First, there’s Dragline, a collection of photographs by my friend, independent journalist Antrim Caskey. Antrim has taken great personal risks and faced legal challenges from Massey to document mountaintop removal and the civil disobedience efforts by the folks from Climate Ground Zero.

The press release here  explains that Dragline is a “journalism advocacy project,” and that Climate Ground Zero will be distributing copies of the book to the news media and decision makers to publicize the impacts of mountaintop removal on Appalachian communities and the environment.

Also check out Antrim’s Appalachia Watch Web site, with information about her new Rock Creek School of Photography, here.

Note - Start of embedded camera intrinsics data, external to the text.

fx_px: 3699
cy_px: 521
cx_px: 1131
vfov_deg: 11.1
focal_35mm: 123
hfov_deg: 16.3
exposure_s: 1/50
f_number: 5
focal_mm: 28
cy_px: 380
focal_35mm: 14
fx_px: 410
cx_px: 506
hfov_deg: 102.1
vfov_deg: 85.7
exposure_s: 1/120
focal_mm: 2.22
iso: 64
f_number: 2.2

Next, Coal Tattoo readers are certainly familiar with the blogging work of Jeff Biggers on The Huffington Post, among other places. If they haven’t read his book, The United States of Appalachia, they should.

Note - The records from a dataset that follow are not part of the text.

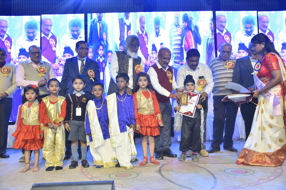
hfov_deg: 61.9
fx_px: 238
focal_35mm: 30
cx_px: 143
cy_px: 95
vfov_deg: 43.6
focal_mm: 30
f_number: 5
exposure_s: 1/200
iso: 500
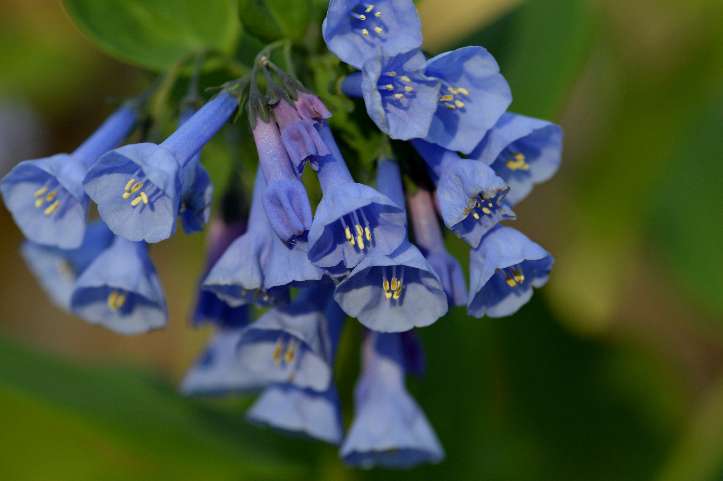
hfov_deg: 15.2
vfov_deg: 10.1
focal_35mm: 135
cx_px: 362
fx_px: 2709
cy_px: 240
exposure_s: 1/250
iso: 400
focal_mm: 90
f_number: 8
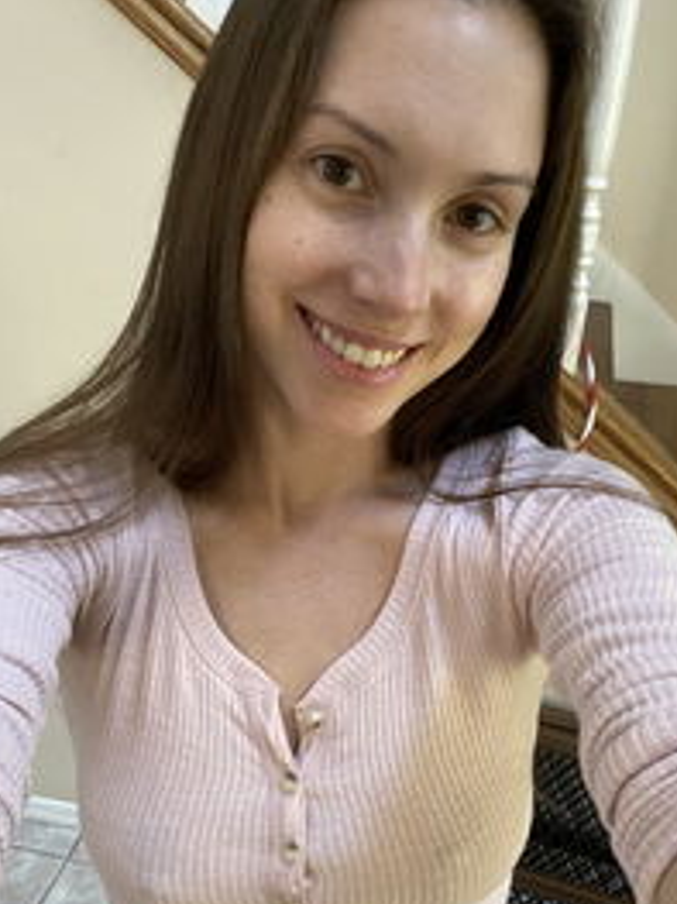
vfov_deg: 51.7
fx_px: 913
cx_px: 340
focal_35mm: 35
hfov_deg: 40.7
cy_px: 598
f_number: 2.2
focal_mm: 2.71
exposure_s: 1/30
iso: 500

And now, Jeff has a new book coming out called Reckoning at Eagle Creek.  Here’s the description:

Cultural historian Jeff Biggers takes us to the dark amphitheatre ruins of his family’s nearly 200-year-old hillside homestead that has been strip-mined on the edge of the first federally recognized Wilderness Site in southern Illinois. In doing so, he not only comes to grips with his own denied backwoods heritage, but also chronicles a dark and missing chapter in the American experience: the historical nightmare of coal outside of Appalachia, serving as an exposé of a secret legacy of shame and resiliency.

A new review from In These Times says:

Biggers takes it a step further and pokes holes in the promise of clean coal jobs. Modern coal mining is so mechanized that relatively few miners are needed to extract the coal. Strip mining, which companies do whenever seams are close enough to the surface, is heavy on huge machinery and light on actual workers.

Underground, long-wall mining that is most in use now takes just a few men to run a machine that grinds away at the coal face without leaving behind the pillars which miners once skillfully carved out to hold up the roof.

Biggers also says that promises of many billions of tons of coal still in the ground are misleading, since much of this coal is too deep to be mined. He says the country is in a state of peak coal, similar to peak oil, with reserves already significantly declining. In other words, he says, massive investment in “clean coal” technology, and staking towns’ and regions’ economic futures on coal, will become moot in the not-so-distant future as coal dwindles.

Biggers advocates a “GI bill for miners” wherein the government would subsidize training miners in “green jobs” including the manufacture of wind turbines and solar panels. Like many environmental and civic groups, he dreams of reinvigorating the heartland’s once glorious industrial infrastructure to manufacture machinery and equipment for renewable energy. (Of course the aspects of globalization that led to off-shoring of the steel and auto industries –including vastly cheaper wages and lack of regulations abroad – are also competitive factors in wind turbine and solar panel manufacture).